Apple Insider Reveals Secrets
Walter Shimoon was one of a select few who get a peek behind the veil Apple cinches tightly around its products.
His alleged attempt to profit illegally from that privilege caught up with Shimoon last week, when the former manager at Apple supplier Flextronics International was among three people arrested for supplying inside information to investors.
Shimoon, 39, was paid more than $US22,000 to share non-public sales forecasts and other information about future products, including the iPad, according to the criminal complaint.
His arrest underscores the difficulty faced by Apple Chief Executive Officer Steve Jobs, who runs the world’s most valuable technology company, in keeping multibillion-dollar products under wraps, said Charlie Wolf, an analyst at Needham & Co.

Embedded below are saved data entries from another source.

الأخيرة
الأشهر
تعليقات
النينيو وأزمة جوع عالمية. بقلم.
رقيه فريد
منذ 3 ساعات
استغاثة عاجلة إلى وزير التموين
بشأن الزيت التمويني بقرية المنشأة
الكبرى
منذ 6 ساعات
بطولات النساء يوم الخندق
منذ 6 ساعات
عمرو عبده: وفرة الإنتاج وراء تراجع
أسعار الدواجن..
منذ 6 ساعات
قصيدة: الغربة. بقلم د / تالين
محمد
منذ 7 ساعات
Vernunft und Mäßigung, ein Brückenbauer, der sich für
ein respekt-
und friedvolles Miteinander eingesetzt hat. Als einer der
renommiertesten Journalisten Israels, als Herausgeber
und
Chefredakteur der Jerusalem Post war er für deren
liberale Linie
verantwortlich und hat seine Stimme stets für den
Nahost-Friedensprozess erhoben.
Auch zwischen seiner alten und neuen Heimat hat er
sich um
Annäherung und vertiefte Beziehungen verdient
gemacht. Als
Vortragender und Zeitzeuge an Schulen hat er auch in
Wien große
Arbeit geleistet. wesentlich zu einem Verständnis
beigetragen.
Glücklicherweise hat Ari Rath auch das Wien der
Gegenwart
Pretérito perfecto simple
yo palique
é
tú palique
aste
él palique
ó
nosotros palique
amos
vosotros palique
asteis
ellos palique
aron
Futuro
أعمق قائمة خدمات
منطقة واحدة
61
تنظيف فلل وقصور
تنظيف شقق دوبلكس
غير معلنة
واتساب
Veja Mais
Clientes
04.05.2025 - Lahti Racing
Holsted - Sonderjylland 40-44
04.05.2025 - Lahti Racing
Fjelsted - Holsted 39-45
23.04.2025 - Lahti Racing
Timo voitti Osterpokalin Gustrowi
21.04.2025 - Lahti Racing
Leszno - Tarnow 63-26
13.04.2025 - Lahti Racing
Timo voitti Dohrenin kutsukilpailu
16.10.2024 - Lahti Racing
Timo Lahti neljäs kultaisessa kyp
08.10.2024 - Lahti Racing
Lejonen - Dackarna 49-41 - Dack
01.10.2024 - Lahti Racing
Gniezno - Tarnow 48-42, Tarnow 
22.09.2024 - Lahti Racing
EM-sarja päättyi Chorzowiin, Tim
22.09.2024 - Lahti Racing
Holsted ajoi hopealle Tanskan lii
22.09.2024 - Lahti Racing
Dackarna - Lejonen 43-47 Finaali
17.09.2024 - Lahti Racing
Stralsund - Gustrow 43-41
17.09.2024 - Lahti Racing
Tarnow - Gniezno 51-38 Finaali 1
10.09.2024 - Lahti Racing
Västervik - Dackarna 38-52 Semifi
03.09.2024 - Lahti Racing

“That’s very hard to do when you have people in the supply chain who are going to get paid to supply information,” said Wolf, who is based in New York and recommends buying the stock.
As a supplier of parts for Apple’s devices, Shimoon, then a senior director at Flextronics, was privy to details about the computer maker’s product road map and sales numbers, according to the 39-page complaint unsealed last week in New York.
Shimoon, who made his first post-arrest court appearance in San Diego on Dec. 17, lost a bid for bail. Bald and dressed in a white prison jumpsuit, he neither spoke nor entered a plea. His attorney told the judge that Shimoon’s wife is eight months pregnant and is a university professor in San Diego.
Today, he was granted release on $US150,000 bail and will have to put up $US125,000 of the equity in his home as collateral.